Le moustique tigre : le Département appelle à la vigilance

Le Département des Hauts-de-Seine est classé en niveau 1 du plan national. C’est pourquoi une surveillance renforcée est mise en place jusqu’au 30 novembre 2018. Comment s’en protéger ? Consultez les précautions à prendre et les actions à réaliser. 

Moustique tigre
Aussi petit qu'une pièce de 1 centime, le moustique tigre est reconnaissable par sa silhouette noire et ses rayures blanches. ©natursports

Pourquoi sommes-nous en niveau d’alerte 1 ?

Originaire d’Asie, d’Afrique, d’Amérique et de l’océan indien, l’implantation du moustique tigre en France a été mise en évidence dans le Sud-Est dès 2004 à Menton. La surveillance s’est depuis amplifiée. Aujourd’hui, sa présence est signalée dans près de la moitié des départements français.
Le département des Hauts-de-Seine est classé en niveau 1. Ce niveau signifie que le moustique Aedes albopictus – moustique tigre – est implanté et actif dans le département. Il peut, lorsqu’il a piqué une personne malade, transmettre la dengue, le chikungunya ou le virus Zika.

Que fait le Département ?

Le Département des Hauts-de-Seine, l’Agence Régionale de Santé Ile-de-France (ARS), la Préfecture des Hauts-de-Seine et l’Entente de Lutte Interdépartementale contre les Zoonoses (ELIZ), mettent en place conjointement un plan d’actions spécifique, coordonné par le Préfet au sein d’une cellule départementale de gestion.
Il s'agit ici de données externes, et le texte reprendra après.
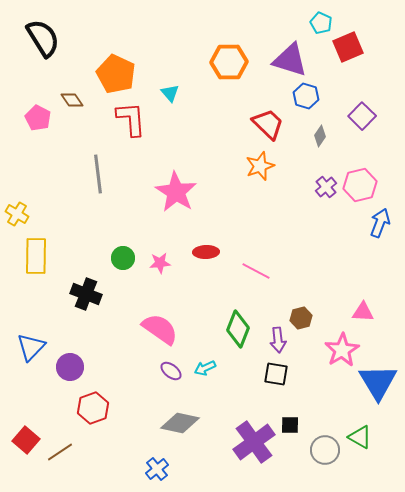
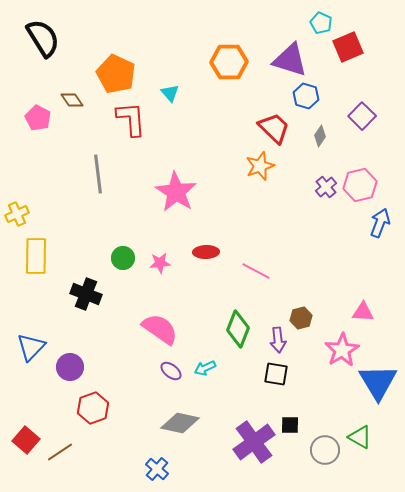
red trapezoid at (268, 124): moved 6 px right, 4 px down
yellow cross at (17, 214): rotated 35 degrees clockwise
blue cross at (157, 469): rotated 10 degrees counterclockwise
Le plan anti-dissémination des maladies transmises par le moustique tigre prévoit :

  • Des opérations d’information/sensibilisation 
  • La mise en place d’une veille citoyenne 
  • Une surveillance entomologique (surveillance des populations de moustiques), par le déploiement de pièges pondoirs autour des zones d’implantation connues et dans les zones où le moustique tigre n’est pas encore implanté, pour suivre son expansion géographique.

A ce titre, le Préfet autorise les agents habilités par le Département des Hauts-de-Seine à entrer avec leur matériel sur les propriétés privées, même habitées, après que les propriétaires, locataires, exploitants ou occupants en ont été avisés à temps, pour leur permettre de prendre toutes les dispositions utiles dans la lutte contre la propagation du moustique tigre.

  • Une surveillance épidémiologique (surveillance des cas humains) renforcée et une organisation du signalement des cas suspects probables et confirmés de chikungunya, de dengue et de Zika, en lien avec les professionnels de santé.

Ces actions tendent vers un même objectif : la mise en place rapide de mesures de lutte contre les moustiques pour éviter la transmission locale des virus.

Comment reconnaître le moustique tigre ?

Avec sa silhouette noire et ses rayures blanches sur l’abdomen et les pattes, le moustique tigre est plus petit qu’une pièce de 1 centime. Contrairement aux autres espèces de moustiques, il pique la journée. Le moustique tigre vit au plus proche des hommes et se déplace peu. D’une durée de vie d’un mois, il peut pondre jusqu’à 800 œufs. Il se développe dans de petites quantités d’eau comme dans les soucoupes de pots de fleurs ou tout récipient contenant de l’eau stagnante.

Comment éviter leur prolifération ?

Il est vivement recommandé de supprimer les eaux stagnantes qui favorisent la reproduction du moustique autour du domicile (soucoupes des pots de fleurs, vases, gouttières mal entretenues, pneus usagés)

Comment s’en protéger ?

Pour éviter de vous faire piquer, voici quelques conseils utiles :

  • appliquez sur votre peau et vos vêtements un produit anti-moustiques surtout la journée ; 
  • Portez des vêtements couvrants et amples ; 
  • Installez des diffuseurs d’insecticides à l’intérieur et des serpentins à l’extérieur ; 
  • Si vous en disposez, allumez la climatisation qui fait fuir les moustiques.

Vous avez aperçu un moustique tigre, signalez-le !

Chacun de nous peut participer à la surveillance des moustiques pour éviter leur prolifération. Une plateforme dédiée : www.signalement-moustique.fr est à votre service pour informer les autorités sanitaires. Vous devez y déposer une photo de l’insecte et décrire son état permettant son identification.